_Lista de tarefas_
[A] Reproduza fielmente o trecho do texto sobre manchas em bolsas de couro que começa com as palavras "Existe estresse maior" e termina com "tamanho do drama.".
[B] Dê seguimento ao texto sobre manchas em bolsas de couro, começando logo após a última frase apresentada.

==== Texto de referência ====

Manchas em bolsas de couro, o que fazer?

Manchas em bolsas de couro o que fazer

Existe estresse maior do que se deparar com uma bolsa de couro, aquela preferida, com uma mancha enorme? Quem não dispensa esse tipo de acessório no dia a dia sabe muito bem o tamanho do drama.

O pior é que dependendo do tipo de couro e do tamanho, origem e tempo de existência da mancha, nem sempre ela sai. Por conta disso, não adianta se desesperar e aplicar na bolsa o primeiro produto que encontrar pela frente, ato que pode piorar ainda mais a situação.

"Existe uma diversidade muito grande de couros - carneiro, cavalo, boi, bezerro, natimorto, crocodilo - e de acabamentos. Para cada caso existe um tipo de limpeza adequada", explica Baltazar Guedes, representante da diretoria do Conselho de Vestuário do Instituto Brasileiro de Tecnologia do Couro, Calçados e Artefatos (IBTEC) e do grupo setorial do couro da Associação Brasileira do Vestuário (Abravest).

Certas manchas são superficiais e fáceis de serem removidas, mas há outras que quando entram na fibra do couro e não são retiradas a tempo, podem oxidar e nunca mais sair. Neste caso, se faz necessário até mesmo um retoque na pintura. "Mesmo depois de tratado, o couro preserva o colágeno, que dá a elasticidade necessária ao couro. E dependendo da intensidade, a mancha pode também passar a fazer parte da estrutura do material."

O especialista, que também é responsável pelo desenvolvimento técnico da CRC Couro - Centro de Recuperação e Conservação do Couro, lembra que a gordura da nossa mão é capaz de manchar o couro, dependendo do acabamento. "Em certos couros até uma gota d’água é suficiente para fazer um grande estrago."

Quem adora esse tipo de bolsa precisa ficar atento também ao vestuário. O jeans, por exemplo, pode soltar tinta e manchar o acessório. "Também não deixe a bolsa de couro perto de alimentos gordurosos, no chão do carro ou no balcão de uma loja, caso haja canetas por perto", orienta Baltazar.

==== Dados apresentados ====

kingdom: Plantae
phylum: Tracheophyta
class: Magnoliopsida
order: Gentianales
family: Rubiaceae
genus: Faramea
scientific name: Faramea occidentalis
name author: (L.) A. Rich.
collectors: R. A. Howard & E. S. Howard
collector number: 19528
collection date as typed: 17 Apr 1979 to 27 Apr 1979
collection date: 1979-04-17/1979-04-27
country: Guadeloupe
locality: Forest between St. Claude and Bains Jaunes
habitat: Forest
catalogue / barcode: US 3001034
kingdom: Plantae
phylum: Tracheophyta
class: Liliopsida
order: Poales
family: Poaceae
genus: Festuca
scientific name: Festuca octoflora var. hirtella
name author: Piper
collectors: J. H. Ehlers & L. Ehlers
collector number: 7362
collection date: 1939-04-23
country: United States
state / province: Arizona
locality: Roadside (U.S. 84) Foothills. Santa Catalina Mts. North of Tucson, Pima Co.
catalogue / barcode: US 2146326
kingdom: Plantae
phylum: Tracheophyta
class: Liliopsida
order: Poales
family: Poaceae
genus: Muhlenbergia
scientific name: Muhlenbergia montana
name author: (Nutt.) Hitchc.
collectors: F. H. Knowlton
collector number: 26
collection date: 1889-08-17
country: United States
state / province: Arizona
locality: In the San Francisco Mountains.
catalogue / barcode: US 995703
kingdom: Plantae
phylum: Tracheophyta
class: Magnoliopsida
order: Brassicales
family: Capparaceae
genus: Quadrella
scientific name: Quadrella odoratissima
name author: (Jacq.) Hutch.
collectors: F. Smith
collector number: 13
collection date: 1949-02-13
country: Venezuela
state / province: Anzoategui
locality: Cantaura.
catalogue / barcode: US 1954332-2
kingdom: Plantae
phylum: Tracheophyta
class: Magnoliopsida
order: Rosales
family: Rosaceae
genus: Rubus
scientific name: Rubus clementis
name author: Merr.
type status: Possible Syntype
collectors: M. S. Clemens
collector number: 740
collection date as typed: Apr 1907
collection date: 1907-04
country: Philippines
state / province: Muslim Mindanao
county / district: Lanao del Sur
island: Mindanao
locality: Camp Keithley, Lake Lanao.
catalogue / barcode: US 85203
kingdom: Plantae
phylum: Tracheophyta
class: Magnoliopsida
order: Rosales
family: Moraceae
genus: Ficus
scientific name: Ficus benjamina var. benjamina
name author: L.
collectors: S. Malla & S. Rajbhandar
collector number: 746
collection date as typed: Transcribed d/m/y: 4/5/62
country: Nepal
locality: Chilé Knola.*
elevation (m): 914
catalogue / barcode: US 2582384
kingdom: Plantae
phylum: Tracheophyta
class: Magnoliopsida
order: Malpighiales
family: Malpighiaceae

====

_Respostas do exercício_
[A]
Existe estresse maior do que se deparar com uma bolsa de couro, aquela preferida, com uma mancha enorme? Quem não dispensa esse tipo de acessório no dia a dia sabe muito bem o tamanho do drama.

[B]
Guedes ressalta que outro erro grave cometido pelas mulheres é não fazer uma manutenção correta da bolsa depois de usá-la e guardá-la num plástico no fundo do armário. "O couro perde e ganha umidade por meio do calor e dos períodos chuvosos. E esse processo não acontece em locais fechados". Se não for usar a bolsa por um longo período, a dica é fazer um processo de limpeza e higienização, para que essas marquinhas aparentemente inofensivas não se transformem em fungos e bactérias. Caso contrário, quando a mulher decidir retirar a bolsa do armário para usar, vai encontrar uma mancha eterna.

Baltazar conta que o problema com o mau uso do couro começa no fabricante, que nem sempre informa o tipo de matéria-prima, de acabamento e as formas corretas de manutenção. Ele faz questão de lembrar que, assim como nos vestuários, há duas normas exigindo que os artigos de couro venham com instruções de manutenção.

Uma das normas é a NBR15105, que trata da identificação do couro quanto à origem e aos processos de curtimento, tingimento, engraxe e acabamento. A outra é a NBR 15106, que rege o uso de símbolos de cuidado para limpeza e conservação de vestuário em couro.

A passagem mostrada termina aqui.